#### BRIEF
Copy out the listing below verbatim, omitting the pictures.

#### EXERCISE MATERIALS

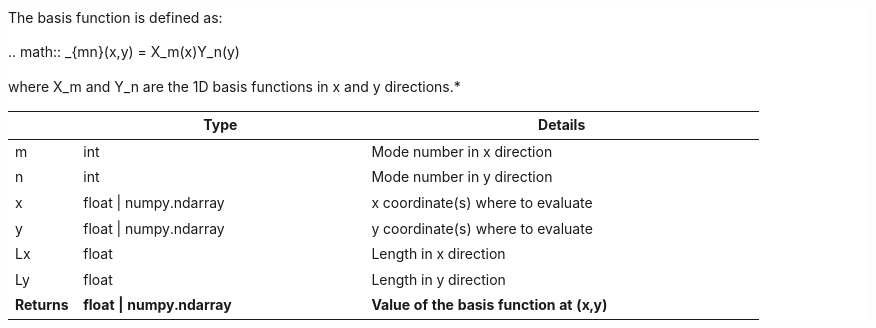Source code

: The basis function is defined as:

.. math:: \_{mn}(x,y) = X_m(x)Y_n(y)

where X_m and Y_n are the 1D basis functions in x and y directions.\*

<table>
<colgroup>
<col style="width: 9%" />
<col style="width: 38%" />
<col style="width: 52%" />
</colgroup>
<thead>
<tr>
<th></th>
<th><strong>Type</strong></th>
<th><strong>Details</strong></th>
</tr>
</thead>
<tbody>
<tr>
<td>m</td>
<td>int</td>
<td>Mode number in x direction</td>
</tr>
<tr>
<td>n</td>
<td>int</td>
<td>Mode number in y direction</td>
</tr>
<tr>
<td>x</td>
<td>float | numpy.ndarray</td>
<td>x coordinate(s) where to evaluate</td>
</tr>
<tr>
<td>y</td>
<td>float | numpy.ndarray</td>
<td>y coordinate(s) where to evaluate</td>
</tr>
<tr>
<td>Lx</td>
<td>float</td>
<td>Length in x direction</td>
</tr>
<tr>
<td>Ly</td>
<td>float</td>
<td>Length in y direction</td>
</tr>
<tr>
<td><strong>Returns</strong></td>
<td><strong>float | numpy.ndarray</strong></td>
<td><strong>Value of the basis function at (x,y)</strong></td>
</tr>
</tbody>
</table>
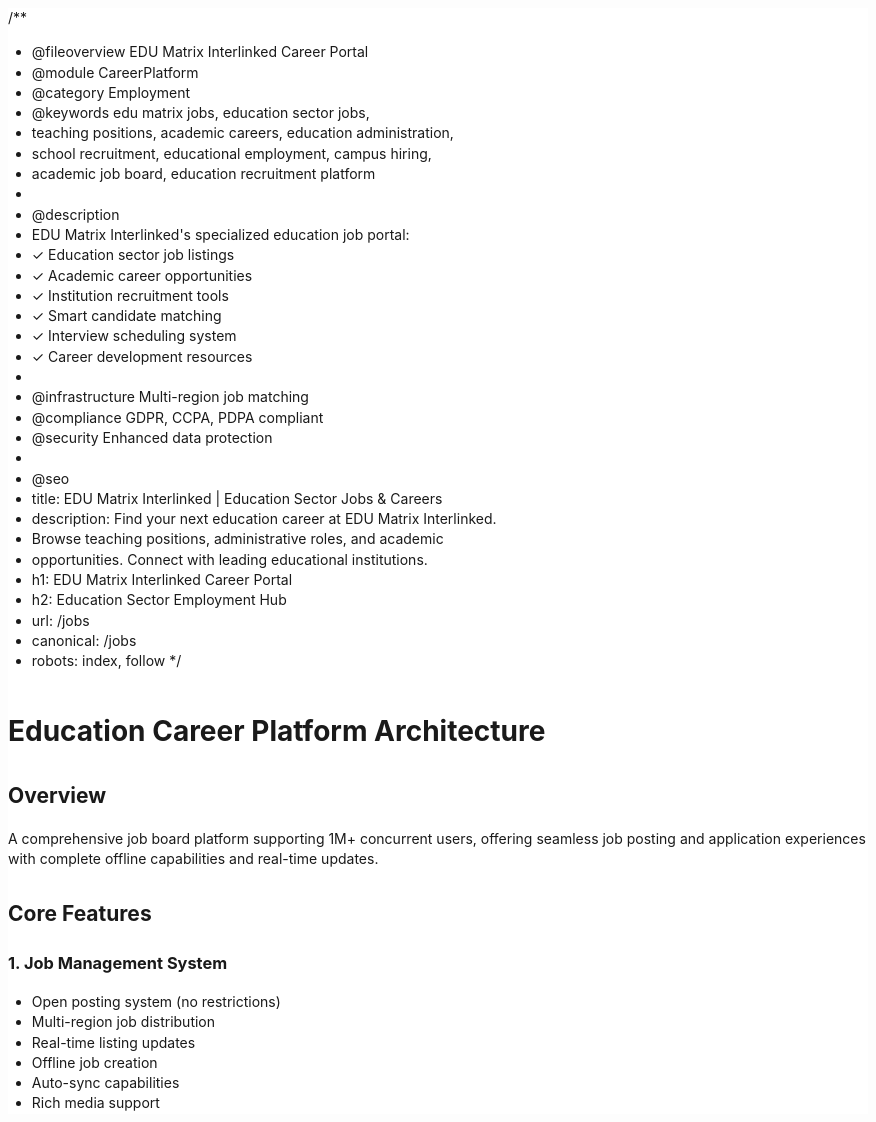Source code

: /**
 * @fileoverview EDU Matrix Interlinked Career Portal
 * @module CareerPlatform
 * @category Employment
 * @keywords edu matrix jobs, education sector jobs, 
 * teaching positions, academic careers, education administration,
 * school recruitment, educational employment, campus hiring,
 * academic job board, education recruitment platform
 * 
 * @description
 * EDU Matrix Interlinked's specialized education job portal:
 * ✓ Education sector job listings
 * ✓ Academic career opportunities
 * ✓ Institution recruitment tools
 * ✓ Smart candidate matching
 * ✓ Interview scheduling system
 * ✓ Career development resources
 * 
 * @infrastructure Multi-region job matching
 * @compliance GDPR, CCPA, PDPA compliant
 * @security Enhanced data protection
 * 
 * @seo
 * title: EDU Matrix Interlinked | Education Sector Jobs & Careers
 * description: Find your next education career at EDU Matrix Interlinked.
 * Browse teaching positions, administrative roles, and academic
 * opportunities. Connect with leading educational institutions.
 * h1: EDU Matrix Interlinked Career Portal
 * h2: Education Sector Employment Hub
 * url: /jobs
 * canonical: /jobs
 * robots: index, follow
 */

# Education Career Platform Architecture

## Overview
A comprehensive job board platform supporting 1M+ concurrent users, offering seamless job posting and application experiences with complete offline capabilities and real-time updates.

## Core Features

### 1. Job Management System
- Open posting system (no restrictions)
- Multi-region job distribution
- Real-time listing updates
- Offline job creation
- Auto-sync capabilities
- Rich media support
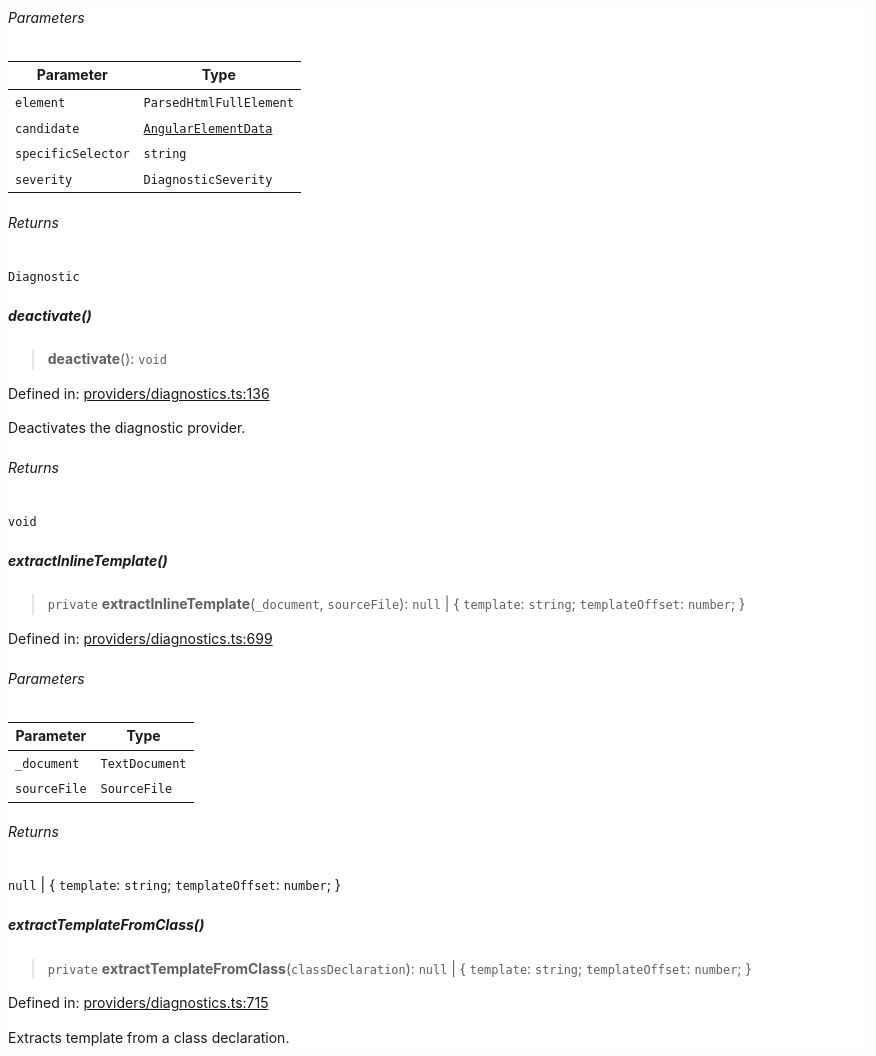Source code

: ###### Parameters

| Parameter | Type |
| ------ | ------ |
| `element` | `ParsedHtmlFullElement` |
| `candidate` | [`AngularElementData`](../types/angular.md#angularelementdata) |
| `specificSelector` | `string` |
| `severity` | `DiagnosticSeverity` |

###### Returns

`Diagnostic`

##### deactivate()

> **deactivate**(): `void`

Defined in: [providers/diagnostics.ts:136](https://github.com/ngx-rock/vscode-angular-auto-import/blob/main/src/providers/diagnostics.ts#L136)

Deactivates the diagnostic provider.

###### Returns

`void`

##### extractInlineTemplate()

> `private` **extractInlineTemplate**(`_document`, `sourceFile`): `null` \| \{ `template`: `string`; `templateOffset`: `number`; \}

Defined in: [providers/diagnostics.ts:699](https://github.com/ngx-rock/vscode-angular-auto-import/blob/main/src/providers/diagnostics.ts#L699)

###### Parameters

| Parameter | Type |
| ------ | ------ |
| `_document` | `TextDocument` |
| `sourceFile` | `SourceFile` |

###### Returns

`null` \| \{ `template`: `string`; `templateOffset`: `number`; \}

##### extractTemplateFromClass()

> `private` **extractTemplateFromClass**(`classDeclaration`): `null` \| \{ `template`: `string`; `templateOffset`: `number`; \}

Defined in: [providers/diagnostics.ts:715](https://github.com/ngx-rock/vscode-angular-auto-import/blob/main/src/providers/diagnostics.ts#L715)

Extracts template from a class declaration.
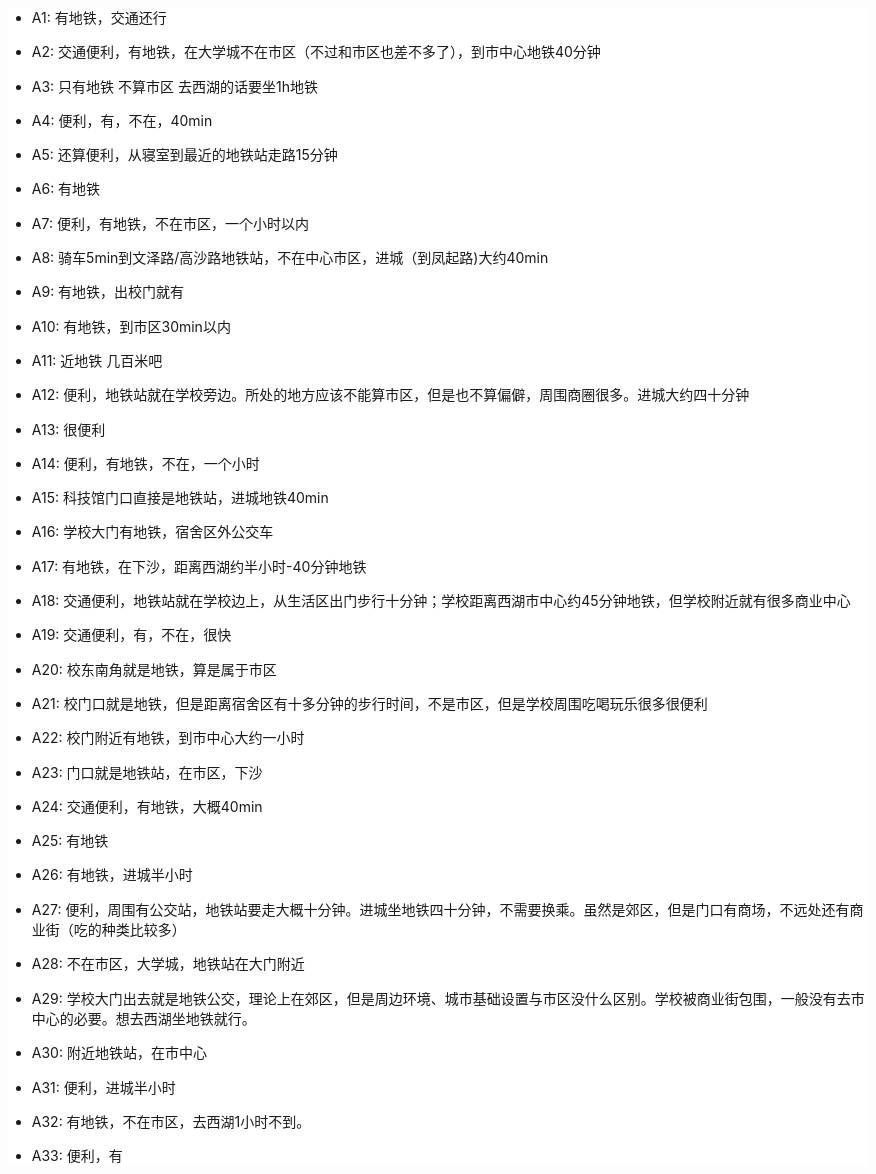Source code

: - A1: 有地铁，交通还行

- A2: 交通便利，有地铁，在大学城不在市区（不过和市区也差不多了），到市中心地铁40分钟

- A3: 只有地铁  不算市区 去西湖的话要坐1h地铁

- A4: 便利，有，不在，40min

- A5: 还算便利，从寝室到最近的地铁站走路15分钟

- A6: 有地铁

- A7: 便利，有地铁，不在市区，一个小时以内

- A8: 骑车5min到文泽路/高沙路地铁站，不在中心市区，进城（到凤起路)大约40min

- A9: 有地铁，出校门就有

- A10: 有地铁，到市区30min以内

- A11: 近地铁 几百米吧

- A12: 便利，地铁站就在学校旁边。所处的地方应该不能算市区，但是也不算偏僻，周围商圈很多。进城大约四十分钟

- A13: 很便利

- A14: 便利，有地铁，不在，一个小时

- A15: 科技馆门口直接是地铁站，进城地铁40min

- A16: 学校大门有地铁，宿舍区外公交车

- A17: 有地铁，在下沙，距离西湖约半小时-40分钟地铁

- A18: 交通便利，地铁站就在学校边上，从生活区出门步行十分钟；学校距离西湖市中心约45分钟地铁，但学校附近就有很多商业中心

- A19: 交通便利，有，不在，很快

- A20: 校东南角就是地铁，算是属于市区

- A21: 校门口就是地铁，但是距离宿舍区有十多分钟的步行时间，不是市区，但是学校周围吃喝玩乐很多很便利

- A22: 校门附近有地铁，到市中心大约一小时

- A23: 门口就是地铁站，在市区，下沙

- A24: 交通便利，有地铁，大概40min

- A25: 有地铁

- A26: 有地铁，进城半小时

- A27: 便利，周围有公交站，地铁站要走大概十分钟。进城坐地铁四十分钟，不需要换乘。虽然是郊区，但是门口有商场，不远处还有商业街（吃的种类比较多）

- A28: 不在市区，大学城，地铁站在大门附近

- A29: 学校大门出去就是地铁公交，理论上在郊区，但是周边环境、城市基础设置与市区没什么区别。学校被商业街包围，一般没有去市中心的必要。想去西湖坐地铁就行。

- A30: 附近地铁站，在市中心

- A31: 便利，进城半小时

- A32: 有地铁，不在市区，去西湖1小时不到。

- A33: 便利，有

#### EXERCISE OUTPUT
Source code

: The basis function is defined as:

.. math:: \_{mn}(x,y) = X_m(x)Y_n(y)

where X_m and Y_n are the 1D basis functions in x and y directions.\*

<table>
<colgroup>
<col style="width: 9%" />
<col style="width: 38%" />
<col style="width: 52%" />
</colgroup>
<thead>
<tr>
<th></th>
<th><strong>Type</strong></th>
<th><strong>Details</strong></th>
</tr>
</thead>
<tbody>
<tr>
<td>m</td>
<td>int</td>
<td>Mode number in x direction</td>
</tr>
<tr>
<td>n</td>
<td>int</td>
<td>Mode number in y direction</td>
</tr>
<tr>
<td>x</td>
<td>float | numpy.ndarray</td>
<td>x coordinate(s) where to evaluate</td>
</tr>
<tr>
<td>y</td>
<td>float | numpy.ndarray</td>
<td>y coordinate(s) where to evaluate</td>
</tr>
<tr>
<td>Lx</td>
<td>float</td>
<td>Length in x direction</td>
</tr>
<tr>
<td>Ly</td>
<td>float</td>
<td>Length in y direction</td>
</tr>
<tr>
<td><strong>Returns</strong></td>
<td><strong>float | numpy.ndarray</strong></td>
<td><strong>Value of the basis function at (x,y)</strong></td>
</tr>
</tbody>
</table>
Source code

: /**
 * @fileoverview EDU Matrix Interlinked Career Portal
 * @module CareerPlatform
 * @category Employment
 * @keywords edu matrix jobs, education sector jobs, 
 * teaching positions, academic careers, education administration,
 * school recruitment, educational employment, campus hiring,
 * academic job board, education recruitment platform
 * 
 * @description
 * EDU Matrix Interlinked's specialized education job portal:
 * ✓ Education sector job listings
 * ✓ Academic career opportunities
 * ✓ Institution recruitment tools
 * ✓ Smart candidate matching
 * ✓ Interview scheduling system
 * ✓ Career development resources
 * 
 * @infrastructure Multi-region job matching
 * @compliance GDPR, CCPA, PDPA compliant
 * @security Enhanced data protection
 * 
 * @seo
 * title: EDU Matrix Interlinked | Education Sector Jobs & Careers
 * description: Find your next education career at EDU Matrix Interlinked.
 * Browse teaching positions, administrative roles, and academic
 * opportunities. Connect with leading educational institutions.
 * h1: EDU Matrix Interlinked Career Portal
 * h2: Education Sector Employment Hub
 * url: /jobs
 * canonical: /jobs
 * robots: index, follow
 */

# Education Career Platform Architecture

## Overview
A comprehensive job board platform supporting 1M+ concurrent users, offering seamless job posting and application experiences with complete offline capabilities and real-time updates.

## Core Features

### 1. Job Management System
- Open posting system (no restrictions)
- Multi-region job distribution
- Real-time listing updates
- Offline job creation
- Auto-sync capabilities
- Rich media support
Source code

: ###### Parameters

| Parameter | Type |
| ------ | ------ |
| `element` | `ParsedHtmlFullElement` |
| `candidate` | [`AngularElementData`](../types/angular.md#angularelementdata) |
| `specificSelector` | `string` |
| `severity` | `DiagnosticSeverity` |

###### Returns

`Diagnostic`

##### deactivate()

> **deactivate**(): `void`

Defined in: [providers/diagnostics.ts:136](https://github.com/ngx-rock/vscode-angular-auto-import/blob/main/src/providers/diagnostics.ts#L136)

Deactivates the diagnostic provider.

###### Returns

`void`

##### extractInlineTemplate()

> `private` **extractInlineTemplate**(`_document`, `sourceFile`): `null` \| \{ `template`: `string`; `templateOffset`: `number`; \}

Defined in: [providers/diagnostics.ts:699](https://github.com/ngx-rock/vscode-angular-auto-import/blob/main/src/providers/diagnostics.ts#L699)

###### Parameters

| Parameter | Type |
| ------ | ------ |
| `_document` | `TextDocument` |
| `sourceFile` | `SourceFile` |

###### Returns

`null` \| \{ `template`: `string`; `templateOffset`: `number`; \}

##### extractTemplateFromClass()

> `private` **extractTemplateFromClass**(`classDeclaration`): `null` \| \{ `template`: `string`; `templateOffset`: `number`; \}

Defined in: [providers/diagnostics.ts:715](https://github.com/ngx-rock/vscode-angular-auto-import/blob/main/src/providers/diagnostics.ts#L715)

Extracts template from a class declaration.
Source code

: - A1: 有地铁，交通还行

- A2: 交通便利，有地铁，在大学城不在市区（不过和市区也差不多了），到市中心地铁40分钟

- A3: 只有地铁  不算市区 去西湖的话要坐1h地铁

- A4: 便利，有，不在，40min

- A5: 还算便利，从寝室到最近的地铁站走路15分钟

- A6: 有地铁

- A7: 便利，有地铁，不在市区，一个小时以内

- A8: 骑车5min到文泽路/高沙路地铁站，不在中心市区，进城（到凤起路)大约40min

- A9: 有地铁，出校门就有

- A10: 有地铁，到市区30min以内

- A11: 近地铁 几百米吧

- A12: 便利，地铁站就在学校旁边。所处的地方应该不能算市区，但是也不算偏僻，周围商圈很多。进城大约四十分钟

- A13: 很便利

- A14: 便利，有地铁，不在，一个小时

- A15: 科技馆门口直接是地铁站，进城地铁40min

- A16: 学校大门有地铁，宿舍区外公交车

- A17: 有地铁，在下沙，距离西湖约半小时-40分钟地铁

- A18: 交通便利，地铁站就在学校边上，从生活区出门步行十分钟；学校距离西湖市中心约45分钟地铁，但学校附近就有很多商业中心

- A19: 交通便利，有，不在，很快

- A20: 校东南角就是地铁，算是属于市区

- A21: 校门口就是地铁，但是距离宿舍区有十多分钟的步行时间，不是市区，但是学校周围吃喝玩乐很多很便利

- A22: 校门附近有地铁，到市中心大约一小时

- A23: 门口就是地铁站，在市区，下沙

- A24: 交通便利，有地铁，大概40min

- A25: 有地铁

- A26: 有地铁，进城半小时

- A27: 便利，周围有公交站，地铁站要走大概十分钟。进城坐地铁四十分钟，不需要换乘。虽然是郊区，但是门口有商场，不远处还有商业街（吃的种类比较多）

- A28: 不在市区，大学城，地铁站在大门附近

- A29: 学校大门出去就是地铁公交，理论上在郊区，但是周边环境、城市基础设置与市区没什么区别。学校被商业街包围，一般没有去市中心的必要。想去西湖坐地铁就行。

- A30: 附近地铁站，在市中心

- A31: 便利，进城半小时

- A32: 有地铁，不在市区，去西湖1小时不到。

- A33: 便利，有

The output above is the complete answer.